Debris left over from the struggle on Siraselviler Street, Cihangir, on Saturday.
  • Ned Entrikin
  • Debris left over from the struggle on Siraselviler Street, Cihangir, on Saturday.

Saturday morning was sunny and warm. I stopped at two different hardware stores to pick up construction masks and goggles, a hot commodity which left me waiting 30 minutes for more to arrive. The protesters in my own neighborhood, Cihangir, were attempting to march up Siraselviler Street, which also terminates at Taksim Square. Halfway up the street, the police had created a barricade and were launching volleys of tear gas cannisters. The crowd pushed forward, the barricades moving with them, only to be answered with spray from a water cannon.
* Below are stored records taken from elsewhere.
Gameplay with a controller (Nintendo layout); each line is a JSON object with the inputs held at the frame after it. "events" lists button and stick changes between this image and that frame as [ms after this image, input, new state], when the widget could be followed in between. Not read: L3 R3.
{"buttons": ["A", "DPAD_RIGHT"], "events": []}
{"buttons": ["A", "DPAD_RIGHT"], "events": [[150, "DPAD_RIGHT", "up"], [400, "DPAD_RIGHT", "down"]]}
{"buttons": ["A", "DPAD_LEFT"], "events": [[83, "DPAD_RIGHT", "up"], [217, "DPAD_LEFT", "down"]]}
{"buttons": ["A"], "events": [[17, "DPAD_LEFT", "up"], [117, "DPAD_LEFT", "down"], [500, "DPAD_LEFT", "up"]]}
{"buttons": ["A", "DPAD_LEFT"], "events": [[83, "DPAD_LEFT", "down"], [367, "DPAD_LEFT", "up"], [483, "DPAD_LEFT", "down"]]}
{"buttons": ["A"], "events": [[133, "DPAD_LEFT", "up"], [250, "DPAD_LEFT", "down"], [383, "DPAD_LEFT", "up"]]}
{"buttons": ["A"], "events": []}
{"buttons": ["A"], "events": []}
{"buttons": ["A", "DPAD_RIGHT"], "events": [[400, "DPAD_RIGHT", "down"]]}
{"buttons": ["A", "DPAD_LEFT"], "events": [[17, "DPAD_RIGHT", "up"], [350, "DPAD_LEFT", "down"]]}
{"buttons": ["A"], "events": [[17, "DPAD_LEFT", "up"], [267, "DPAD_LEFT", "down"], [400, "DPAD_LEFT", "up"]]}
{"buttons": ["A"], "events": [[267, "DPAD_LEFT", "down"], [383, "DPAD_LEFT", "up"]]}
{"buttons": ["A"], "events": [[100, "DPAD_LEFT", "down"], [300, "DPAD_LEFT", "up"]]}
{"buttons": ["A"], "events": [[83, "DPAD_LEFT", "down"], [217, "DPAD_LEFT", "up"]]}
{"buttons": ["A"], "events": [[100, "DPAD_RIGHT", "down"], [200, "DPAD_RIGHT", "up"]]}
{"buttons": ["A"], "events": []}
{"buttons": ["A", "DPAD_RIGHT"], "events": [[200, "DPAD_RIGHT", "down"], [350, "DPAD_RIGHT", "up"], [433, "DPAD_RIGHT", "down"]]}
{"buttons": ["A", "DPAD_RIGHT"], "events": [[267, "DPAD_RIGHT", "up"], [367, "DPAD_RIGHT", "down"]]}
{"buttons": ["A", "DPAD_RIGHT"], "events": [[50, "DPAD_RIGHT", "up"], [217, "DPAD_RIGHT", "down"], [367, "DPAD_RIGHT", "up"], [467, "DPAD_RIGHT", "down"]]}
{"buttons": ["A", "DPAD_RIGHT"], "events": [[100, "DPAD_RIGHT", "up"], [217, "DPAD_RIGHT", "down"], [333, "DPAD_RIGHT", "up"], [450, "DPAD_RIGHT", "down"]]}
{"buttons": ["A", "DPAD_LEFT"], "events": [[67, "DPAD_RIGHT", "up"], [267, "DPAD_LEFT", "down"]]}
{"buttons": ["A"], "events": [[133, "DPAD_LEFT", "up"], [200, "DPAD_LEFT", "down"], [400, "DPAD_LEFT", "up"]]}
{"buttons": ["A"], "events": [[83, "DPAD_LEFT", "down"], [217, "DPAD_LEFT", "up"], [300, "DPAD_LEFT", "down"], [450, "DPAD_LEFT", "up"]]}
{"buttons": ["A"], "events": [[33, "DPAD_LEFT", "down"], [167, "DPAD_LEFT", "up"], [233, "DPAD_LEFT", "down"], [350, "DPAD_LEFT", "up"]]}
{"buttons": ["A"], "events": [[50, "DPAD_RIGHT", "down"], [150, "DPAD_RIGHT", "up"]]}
The riot squad had mixed chemicals into the water which gave it an orange hue. A teenage girl who had been soaked by the cannon kept saying that her skin was burning. My wife doused her with a mixture of Tums and water, which helped a bit to nullify the chemicals. People in the neighborhood threw lemons out their windows for gassed protesters to squeeze on their faces.

At one point, things seemed to be settling down, and my wife and I ducked into one of the few restaurants which had remained open. Minutes after sitting down to eat, we heard the loud "pop" of several more tear gas cannisters. Those who were left on the street completely dispersed and the street filled with white smoke. One of the riot police appeared outside the window, looking like Mad Max on the original movie poster with a round helmet and a tear gas launcher in hand. The gas came in through the cracks in the door and the ventilation shaft in the ceiling, which left us both coughing and halfway blind. The police are known to come into shops and restaurants that provide sanctuary to protesters and arrest whomever they find there, so we hid in a closet behind the kitchen and rubbed lemon juice on our faces until the cops had gone. A few minutes later, people returned to the street and began to march again. By 3:30 pm an order came from the local governor for the police to allow the marchers to take Taksim Square.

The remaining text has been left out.